Exercise directions:
Update the lines so that each "common name" becomes "vernacular name", and keep everything else the same.

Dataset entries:

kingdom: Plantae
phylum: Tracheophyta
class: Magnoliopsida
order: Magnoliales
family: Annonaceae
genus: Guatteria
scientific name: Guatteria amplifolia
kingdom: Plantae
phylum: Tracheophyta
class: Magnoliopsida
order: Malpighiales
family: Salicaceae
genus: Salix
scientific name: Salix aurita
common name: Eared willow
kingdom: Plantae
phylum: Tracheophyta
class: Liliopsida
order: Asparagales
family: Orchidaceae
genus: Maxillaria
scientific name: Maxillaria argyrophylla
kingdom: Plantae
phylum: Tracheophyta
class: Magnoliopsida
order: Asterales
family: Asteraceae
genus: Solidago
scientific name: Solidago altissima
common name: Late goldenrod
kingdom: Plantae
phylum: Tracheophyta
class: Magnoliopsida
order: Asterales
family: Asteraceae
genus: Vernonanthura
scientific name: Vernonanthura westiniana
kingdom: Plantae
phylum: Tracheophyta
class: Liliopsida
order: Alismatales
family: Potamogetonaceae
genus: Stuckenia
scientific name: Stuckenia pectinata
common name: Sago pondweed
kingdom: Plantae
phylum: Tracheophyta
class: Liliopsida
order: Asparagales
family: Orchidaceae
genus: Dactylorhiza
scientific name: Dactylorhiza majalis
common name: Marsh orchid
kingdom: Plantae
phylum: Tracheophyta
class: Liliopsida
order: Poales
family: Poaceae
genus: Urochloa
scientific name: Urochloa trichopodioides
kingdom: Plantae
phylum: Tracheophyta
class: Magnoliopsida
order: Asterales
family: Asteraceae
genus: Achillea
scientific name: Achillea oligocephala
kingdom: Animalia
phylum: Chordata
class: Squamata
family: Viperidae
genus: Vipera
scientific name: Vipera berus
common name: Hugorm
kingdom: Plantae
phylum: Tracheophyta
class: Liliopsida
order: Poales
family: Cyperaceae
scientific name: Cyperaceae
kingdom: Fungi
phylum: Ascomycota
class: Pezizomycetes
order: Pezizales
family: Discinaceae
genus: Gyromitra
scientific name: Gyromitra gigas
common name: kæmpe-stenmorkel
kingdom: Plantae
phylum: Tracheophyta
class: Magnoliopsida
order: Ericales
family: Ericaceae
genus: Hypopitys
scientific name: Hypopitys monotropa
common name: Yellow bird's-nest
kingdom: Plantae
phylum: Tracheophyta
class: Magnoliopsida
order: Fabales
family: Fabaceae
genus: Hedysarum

Response for this exercise:
kingdom: Plantae
phylum: Tracheophyta
class: Magnoliopsida
order: Magnoliales
family: Annonaceae
genus: Guatteria
scientific name: Guatteria amplifolia
kingdom: Plantae
phylum: Tracheophyta
class: Magnoliopsida
order: Malpighiales
family: Salicaceae
genus: Salix
scientific name: Salix aurita
vernacular name: Eared willow
kingdom: Plantae
phylum: Tracheophyta
class: Liliopsida
order: Asparagales
family: Orchidaceae
genus: Maxillaria
scientific name: Maxillaria argyrophylla
kingdom: Plantae
phylum: Tracheophyta
class: Magnoliopsida
order: Asterales
family: Asteraceae
genus: Solidago
scientific name: Solidago altissima
vernacular name: Late goldenrod
kingdom: Plantae
phylum: Tracheophyta
class: Magnoliopsida
order: Asterales
family: Asteraceae
genus: Vernonanthura
scientific name: Vernonanthura westiniana
kingdom: Plantae
phylum: Tracheophyta
class: Liliopsida
order: Alismatales
family: Potamogetonaceae
genus: Stuckenia
scientific name: Stuckenia pectinata
vernacular name: Sago pondweed
kingdom: Plantae
phylum: Tracheophyta
class: Liliopsida
order: Asparagales
family: Orchidaceae
genus: Dactylorhiza
scientific name: Dactylorhiza majalis
vernacular name: Marsh orchid
kingdom: Plantae
phylum: Tracheophyta
class: Liliopsida
order: Poales
family: Poaceae
genus: Urochloa
scientific name: Urochloa trichopodioides
kingdom: Plantae
phylum: Tracheophyta
class: Magnoliopsida
order: Asterales
family: Asteraceae
genus: Achillea
scientific name: Achillea oligocephala
kingdom: Animalia
phylum: Chordata
class: Squamata
family: Viperidae
genus: Vipera
scientific name: Vipera berus
vernacular name: Hugorm
kingdom: Plantae
phylum: Tracheophyta
class: Liliopsida
order: Poales
family: Cyperaceae
scientific name: Cyperaceae
kingdom: Fungi
phylum: Ascomycota
class: Pezizomycetes
order: Pezizales
family: Discinaceae
genus: Gyromitra
scientific name: Gyromitra gigas
vernacular name: kæmpe-stenmorkel
kingdom: Plantae
phylum: Tracheophyta
class: Magnoliopsida
order: Ericales
family: Ericaceae
genus: Hypopitys
scientific name: Hypopitys monotropa
vernacular name: Yellow bird's-nest
kingdom: Plantae
phylum: Tracheophyta
class: Magnoliopsida
order: Fabales
family: Fabaceae
genus: Hedysarum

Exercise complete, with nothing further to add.